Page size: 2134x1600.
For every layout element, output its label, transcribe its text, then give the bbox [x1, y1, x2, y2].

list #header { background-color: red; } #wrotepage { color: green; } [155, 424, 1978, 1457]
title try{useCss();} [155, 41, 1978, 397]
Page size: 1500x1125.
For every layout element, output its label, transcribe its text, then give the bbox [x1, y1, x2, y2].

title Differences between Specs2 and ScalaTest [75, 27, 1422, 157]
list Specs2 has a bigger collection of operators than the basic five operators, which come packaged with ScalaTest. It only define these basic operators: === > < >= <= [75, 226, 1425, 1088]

# # # # #

TASK INSTRUCTIONS =>
Spot the lines above that mention "size" and copy them.

WRITTEN RESPONSE =>
Page size: 2134x1600.
Page size: 1500x1125.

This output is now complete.